Though thousands of new apartments hit the market in the Twin Cities this year, the vacancy rate has barely budged — and that means renters are paying more.
The vacancy rate for apartments across the Twin Cities metro during the third quarter was 2.5 percent, unchanged from last year and up slightly from the previous quarter, according to a quarterly survey released Wednesday by Marquette Advisors.
When including new buildings that are still in the lease-up phase, the adjusted vacancy rate for the quarter was 3 percent, up from 2.7 percent in the previous quarter and 2.9 percent a year ago.
"It looks like we'll finish 2017 in line with expectations," said Brent Wittenberg, a vice president at Marquette Advisors.
Wittenberg expects apartment deliveries by the end of year to top 3,500. But with apartments renting quickly, he expects the vacancy rate at the end of the year to increase only slightly. That could change in the coming year when 5,000 new units are expected to hit the market. While that's a record for a single year, Wittenberg expects the vacancy rate to remain within a healthy range.
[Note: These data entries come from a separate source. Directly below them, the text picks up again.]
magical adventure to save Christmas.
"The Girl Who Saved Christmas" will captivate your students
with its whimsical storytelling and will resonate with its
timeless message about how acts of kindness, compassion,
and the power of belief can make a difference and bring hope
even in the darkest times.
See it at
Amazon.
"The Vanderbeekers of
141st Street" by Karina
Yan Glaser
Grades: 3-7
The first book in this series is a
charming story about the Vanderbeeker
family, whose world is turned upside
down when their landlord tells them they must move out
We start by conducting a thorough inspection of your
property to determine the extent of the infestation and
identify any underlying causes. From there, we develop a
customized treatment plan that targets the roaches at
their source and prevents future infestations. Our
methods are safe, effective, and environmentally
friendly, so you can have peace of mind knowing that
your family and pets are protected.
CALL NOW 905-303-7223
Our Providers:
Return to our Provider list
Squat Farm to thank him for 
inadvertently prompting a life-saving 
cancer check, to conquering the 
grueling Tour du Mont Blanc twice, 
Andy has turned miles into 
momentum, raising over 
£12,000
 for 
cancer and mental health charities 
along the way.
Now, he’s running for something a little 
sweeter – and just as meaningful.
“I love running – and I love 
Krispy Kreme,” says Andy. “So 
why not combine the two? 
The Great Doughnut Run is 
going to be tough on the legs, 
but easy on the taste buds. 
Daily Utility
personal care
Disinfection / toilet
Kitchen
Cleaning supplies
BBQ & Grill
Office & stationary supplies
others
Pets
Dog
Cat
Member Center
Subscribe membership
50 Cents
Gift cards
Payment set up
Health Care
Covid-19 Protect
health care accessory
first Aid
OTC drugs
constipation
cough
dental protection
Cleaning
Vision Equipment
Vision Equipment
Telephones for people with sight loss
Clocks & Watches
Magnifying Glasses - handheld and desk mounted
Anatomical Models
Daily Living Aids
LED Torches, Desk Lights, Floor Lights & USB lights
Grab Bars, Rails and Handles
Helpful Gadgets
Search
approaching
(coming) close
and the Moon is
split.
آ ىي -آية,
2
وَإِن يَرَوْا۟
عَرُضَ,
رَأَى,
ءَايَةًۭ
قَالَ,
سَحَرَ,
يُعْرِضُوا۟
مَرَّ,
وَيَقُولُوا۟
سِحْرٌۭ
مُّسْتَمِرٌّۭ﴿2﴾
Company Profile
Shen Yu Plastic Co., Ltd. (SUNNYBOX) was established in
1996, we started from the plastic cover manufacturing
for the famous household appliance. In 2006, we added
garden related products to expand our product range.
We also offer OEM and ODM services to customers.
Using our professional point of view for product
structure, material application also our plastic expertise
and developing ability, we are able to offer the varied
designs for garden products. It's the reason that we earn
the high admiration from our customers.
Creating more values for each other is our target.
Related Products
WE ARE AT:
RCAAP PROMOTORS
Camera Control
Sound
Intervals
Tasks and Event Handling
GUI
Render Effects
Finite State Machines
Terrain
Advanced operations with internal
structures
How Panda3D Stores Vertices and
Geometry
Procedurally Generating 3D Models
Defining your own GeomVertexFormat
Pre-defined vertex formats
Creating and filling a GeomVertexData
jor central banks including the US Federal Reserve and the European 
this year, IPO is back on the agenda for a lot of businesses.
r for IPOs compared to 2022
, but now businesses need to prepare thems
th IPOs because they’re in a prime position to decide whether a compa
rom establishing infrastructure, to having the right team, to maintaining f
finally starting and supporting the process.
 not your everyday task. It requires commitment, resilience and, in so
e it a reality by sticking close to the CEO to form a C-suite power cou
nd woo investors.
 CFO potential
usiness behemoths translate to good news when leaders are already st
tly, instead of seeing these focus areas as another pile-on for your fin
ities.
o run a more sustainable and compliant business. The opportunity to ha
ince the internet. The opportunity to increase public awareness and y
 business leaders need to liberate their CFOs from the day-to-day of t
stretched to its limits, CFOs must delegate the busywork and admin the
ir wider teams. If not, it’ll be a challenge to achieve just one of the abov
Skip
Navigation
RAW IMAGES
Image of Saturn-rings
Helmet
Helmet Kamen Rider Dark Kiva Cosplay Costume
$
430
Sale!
So far this year, apartments are filling faster than they are being built. Year-to-date, 2,149 units were absorbed by renters compared with 1,910 new deliveries.
Demand for rentals is being fueled by robust job creation, which is creating a steady flow of new residents who need a place to live.
The Twin Cities added more jobs in the first nine months of the year than it did for the full year of both 2016 and 2015, according to the state Department of Employment and Economic Development. Many of those new workers are renting.
Deep demand and an increase in expensive new Class A rentals caused the overall average market rent to increase 3.2 percent to $1,147.
Wittenberg said that based on current projections, even if developers deliver 5,000 units as forecast, he expects the vacancy rate to remain below 5 percent for 2018.
"As a whole, the market remains in balance," he said. "But different submarkets will see more head-to-head competition as new units are absorbed."
Downtown Minneapolis, for example, will get another 1,400 units in 2018 following 688 new units in 2017 and 465 in 2016. That's causing a slight delay in absorption rates in downtown, while demand is increasing in downtown St. Paul where the average vacancy rate was 4.3 percent, a slight decline from last year.
Herb Tousley, director of real estate programs at the University of St. Thomas, said that to a certain extent the rental market is being buoyed by a shortage of new and existing homes for home buyers.
That's forcing many would-be home buyers to remain in rental housing for a longer period of time than expected, putting pressure on rents.
Already, the Twin Cities is one of the tightest rental markets in the country, he noted, with rent growth outpacing expected wage and income growth.
"It will take more new home construction and many more new listings to get the housing market more balanced in terms of supply and demand," he said.